Making the Best out of Limited Visitation Situations

Because no two families are created equally, one would also presume that the results of a divorce would vary greatly among divorcing spouses. While it might be ideal for parents to obtain equal time with their children, child custody arrangements do not always result in such a manner. For some divorcing parents in Texas, limited visitation is the result of a child custody dispute. While this might seem like a loss or a defeat, divorcing parents should understand it is still an opportunity to build a bond with their child or children.
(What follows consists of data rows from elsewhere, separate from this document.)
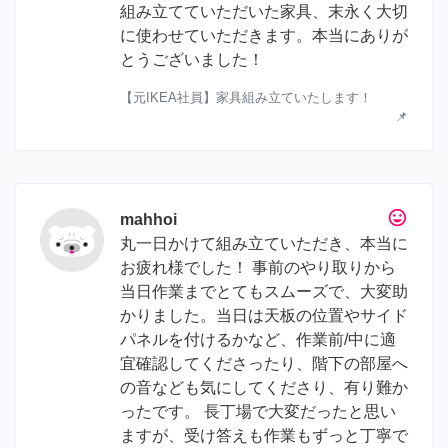
組み立てていただいた家具、末永く大切
に使わせていただきます。本当にありが
とうございました！
【元IKEA社員】家具組み立ていたします！
📌
tag_faces
mahhoi
丸一日かけて組み立ていただき、本当に
お疲れ様でした！ 事前のやり取りから
当日作業までとてもスムーズで、大変助
かりました。当日は天板の位置やサイド
パネルを付けるかなど、作業前/中に適
宜確認してくださったり、階下の部屋へ
の音なども気にしてくださり、有り難か
ったです。 長丁場で大変だったと思い
ますが、受け答えも作業もずっと丁寧で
Although it is not ideal to have your time with your child cut short, some divorces result in a parenting plan that makes one parent the primary or sole custodian. This means that there is not equal access to the children by both parents, but it does not mean that both parents do not have access to their children. In a limited visitation arrangement, a parent might have access on certain days, weekends, or only a few days every other week.
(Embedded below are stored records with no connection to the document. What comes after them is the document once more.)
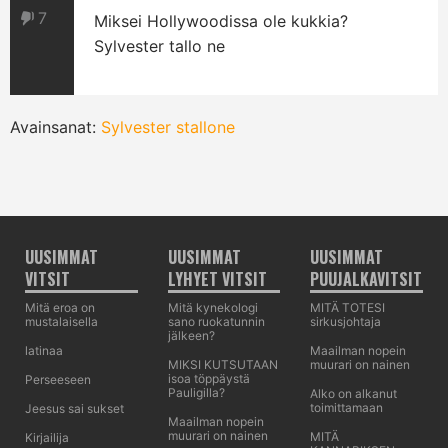
7
Miksei Hollywoodissa ole kukkia?
Sylvester tallo ne
Avainsanat:
Sylvester stallone
UUSIMMAT
UUSIMMAT
UUSIMMAT
VITSIT
LYHYET VITSIT
PUUJALKAVITSIT
Mitä eroa on
Mitä kynekologi
MITÄ TOTESI
mustalaisella
sano ruokatunnin
sirkusjohtaja
jälkeen?
latinaa
Maailman nopein
MIKSI KUTSUTAAN
muurari on nainen
isoa töppäystä
Perseeseen
Pauligilla?
Alko on alkanut
toimittamaan
Jeesus sai sukset
Maailman nopein
muurari on nainen
MITÄ
Kirjailija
While your time might be shortened with your children, this does not mean the quality of time with them is strained. It is still possible to remain actively involved in your child’s life even if you do not have them in your residence half of the time. If a parenting plan allows for it, non-custodial parents can still keep in touch with their children even when it is not their day with them. This could be through phone calls, texts, or emails.

It is also important to ensure that when your child is with you that they feel at home. This is true regardless if they are spending just a night or two weeks at your home. To ensure you maintain a strong relationship with your child, developing a comfortable and conducive environment for them is essential. Additionally, even if your child expresses that they do not like the situation, it is not your place to discuss this sensitive topic with them or encourage them to resent the post-divorce situation.

While it might not be your first choice or an ideal situation, visitation can be a workable custody agreement. However, if you seek to alter this or seek to assert your rights to gain joint custody of your children, it is important to understand what steps are necessary to resolve this family law issue.